◆ The problem
Pull out every line below holding the word "Außerordentlich".

◆ Entries provided
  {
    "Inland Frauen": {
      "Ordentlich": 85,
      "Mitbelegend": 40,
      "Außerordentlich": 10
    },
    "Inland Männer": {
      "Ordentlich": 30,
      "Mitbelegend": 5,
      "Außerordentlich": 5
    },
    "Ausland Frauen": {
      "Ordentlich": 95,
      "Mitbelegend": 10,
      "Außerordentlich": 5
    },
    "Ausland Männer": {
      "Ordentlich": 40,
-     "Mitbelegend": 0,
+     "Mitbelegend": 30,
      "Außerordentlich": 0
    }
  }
---
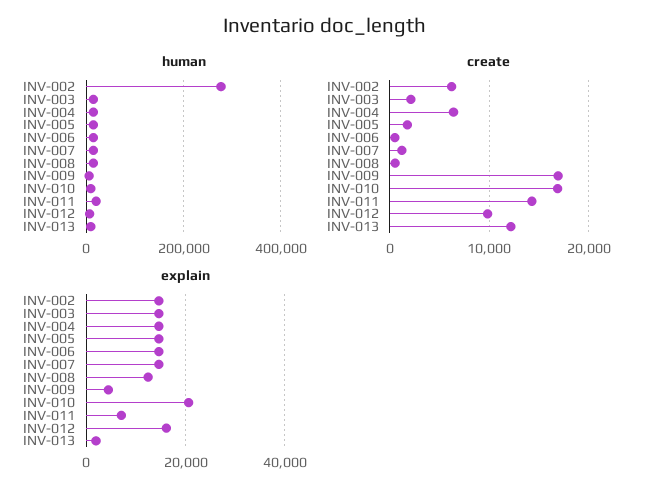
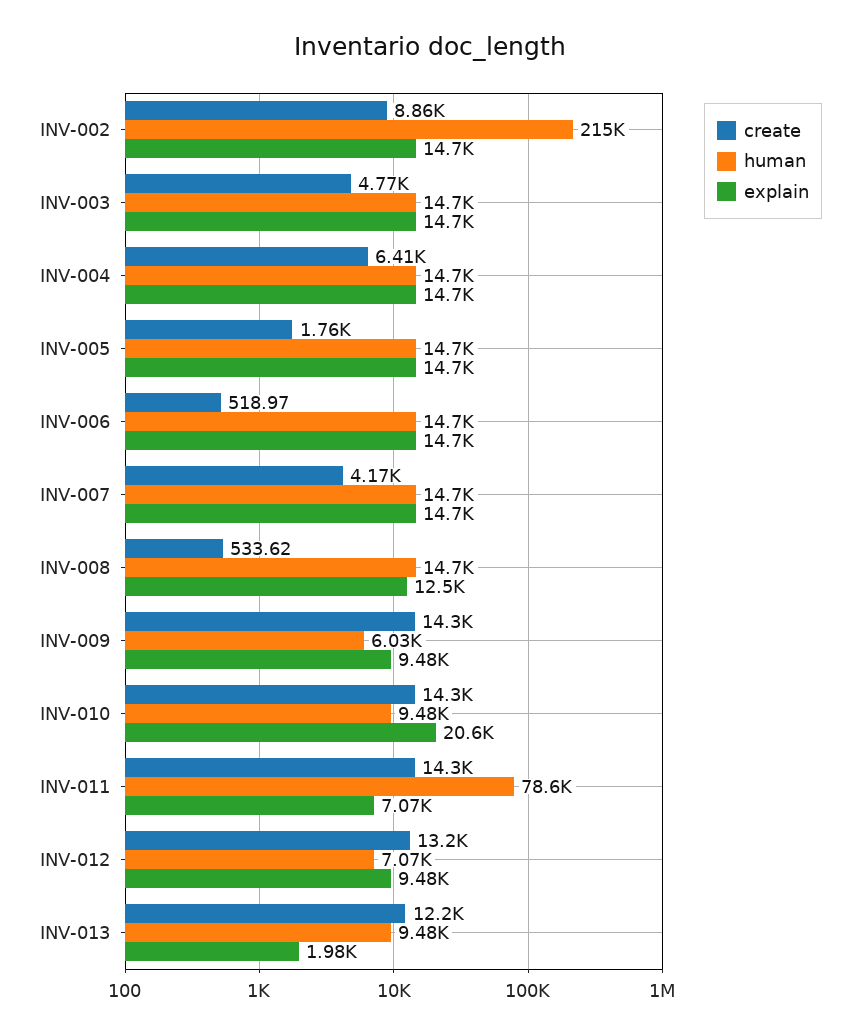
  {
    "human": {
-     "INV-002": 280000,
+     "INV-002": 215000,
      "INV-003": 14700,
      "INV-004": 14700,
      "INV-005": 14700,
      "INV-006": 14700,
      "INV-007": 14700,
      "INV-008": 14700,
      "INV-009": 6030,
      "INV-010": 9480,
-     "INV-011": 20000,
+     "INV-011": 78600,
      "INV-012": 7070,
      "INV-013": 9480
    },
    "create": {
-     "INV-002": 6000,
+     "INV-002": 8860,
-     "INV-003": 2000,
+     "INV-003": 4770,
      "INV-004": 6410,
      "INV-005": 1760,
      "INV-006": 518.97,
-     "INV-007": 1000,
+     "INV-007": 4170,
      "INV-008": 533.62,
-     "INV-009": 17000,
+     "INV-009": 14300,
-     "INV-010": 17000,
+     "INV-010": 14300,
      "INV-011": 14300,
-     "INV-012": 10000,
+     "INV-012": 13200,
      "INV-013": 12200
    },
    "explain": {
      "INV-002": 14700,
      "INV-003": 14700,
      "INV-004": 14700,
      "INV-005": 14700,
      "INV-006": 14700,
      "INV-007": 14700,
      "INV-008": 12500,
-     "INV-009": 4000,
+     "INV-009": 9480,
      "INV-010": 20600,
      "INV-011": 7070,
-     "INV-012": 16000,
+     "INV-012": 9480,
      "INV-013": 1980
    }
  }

◆ Solution for this task
      "Außerordentlich": 10
      "Außerordentlich": 5
      "Außerordentlich": 5
      "Außerordentlich": 0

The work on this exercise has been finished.